Instructions for the task:
How many lines in the rows below contain the string "時松泰礼作"? Reply with the number only.

Extracted material below:

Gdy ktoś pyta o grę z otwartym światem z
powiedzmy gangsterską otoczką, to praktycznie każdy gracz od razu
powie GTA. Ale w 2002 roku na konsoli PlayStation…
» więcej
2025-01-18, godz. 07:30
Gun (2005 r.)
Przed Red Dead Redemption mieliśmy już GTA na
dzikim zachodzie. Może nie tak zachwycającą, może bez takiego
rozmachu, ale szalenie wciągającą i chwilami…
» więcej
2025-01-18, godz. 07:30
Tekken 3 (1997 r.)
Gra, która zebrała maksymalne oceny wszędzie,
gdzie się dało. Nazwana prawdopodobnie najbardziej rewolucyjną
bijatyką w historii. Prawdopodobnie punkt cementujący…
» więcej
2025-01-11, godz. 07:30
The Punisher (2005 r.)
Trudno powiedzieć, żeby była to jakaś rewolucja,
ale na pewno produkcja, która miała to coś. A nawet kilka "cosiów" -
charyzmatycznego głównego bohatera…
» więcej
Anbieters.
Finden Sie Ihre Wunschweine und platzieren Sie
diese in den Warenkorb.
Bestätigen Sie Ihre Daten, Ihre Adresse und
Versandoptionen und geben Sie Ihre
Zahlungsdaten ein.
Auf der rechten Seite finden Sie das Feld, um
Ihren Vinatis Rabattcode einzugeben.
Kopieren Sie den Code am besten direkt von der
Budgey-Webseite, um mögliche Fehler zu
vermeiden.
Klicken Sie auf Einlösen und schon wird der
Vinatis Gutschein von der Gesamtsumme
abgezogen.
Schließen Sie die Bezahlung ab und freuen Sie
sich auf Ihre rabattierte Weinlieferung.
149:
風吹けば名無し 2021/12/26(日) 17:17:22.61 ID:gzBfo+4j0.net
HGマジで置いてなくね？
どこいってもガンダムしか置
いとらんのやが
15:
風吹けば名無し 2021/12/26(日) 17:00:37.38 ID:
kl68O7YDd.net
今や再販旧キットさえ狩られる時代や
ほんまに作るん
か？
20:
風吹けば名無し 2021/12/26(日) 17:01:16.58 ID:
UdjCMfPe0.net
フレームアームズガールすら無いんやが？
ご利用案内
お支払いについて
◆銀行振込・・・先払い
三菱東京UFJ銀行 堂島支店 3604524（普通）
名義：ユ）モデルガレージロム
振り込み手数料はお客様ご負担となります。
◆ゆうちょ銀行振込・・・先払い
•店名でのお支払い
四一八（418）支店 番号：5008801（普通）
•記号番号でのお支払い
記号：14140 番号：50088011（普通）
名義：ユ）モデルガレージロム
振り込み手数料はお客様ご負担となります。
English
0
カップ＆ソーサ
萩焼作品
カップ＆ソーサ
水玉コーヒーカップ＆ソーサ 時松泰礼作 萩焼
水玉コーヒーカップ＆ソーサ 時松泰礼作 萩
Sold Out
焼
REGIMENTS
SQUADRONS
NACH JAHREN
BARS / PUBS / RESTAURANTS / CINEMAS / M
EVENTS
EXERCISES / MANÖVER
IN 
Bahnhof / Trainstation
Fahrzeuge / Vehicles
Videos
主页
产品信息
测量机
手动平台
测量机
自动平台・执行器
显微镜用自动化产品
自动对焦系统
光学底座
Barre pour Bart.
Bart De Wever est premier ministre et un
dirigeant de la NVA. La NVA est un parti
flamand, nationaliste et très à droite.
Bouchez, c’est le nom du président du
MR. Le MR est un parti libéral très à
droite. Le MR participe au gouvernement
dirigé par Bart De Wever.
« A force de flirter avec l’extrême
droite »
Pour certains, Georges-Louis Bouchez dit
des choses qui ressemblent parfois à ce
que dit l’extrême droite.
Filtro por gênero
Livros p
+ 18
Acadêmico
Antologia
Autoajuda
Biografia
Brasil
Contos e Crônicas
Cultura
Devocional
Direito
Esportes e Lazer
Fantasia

End of Extracted material.

Task result:
2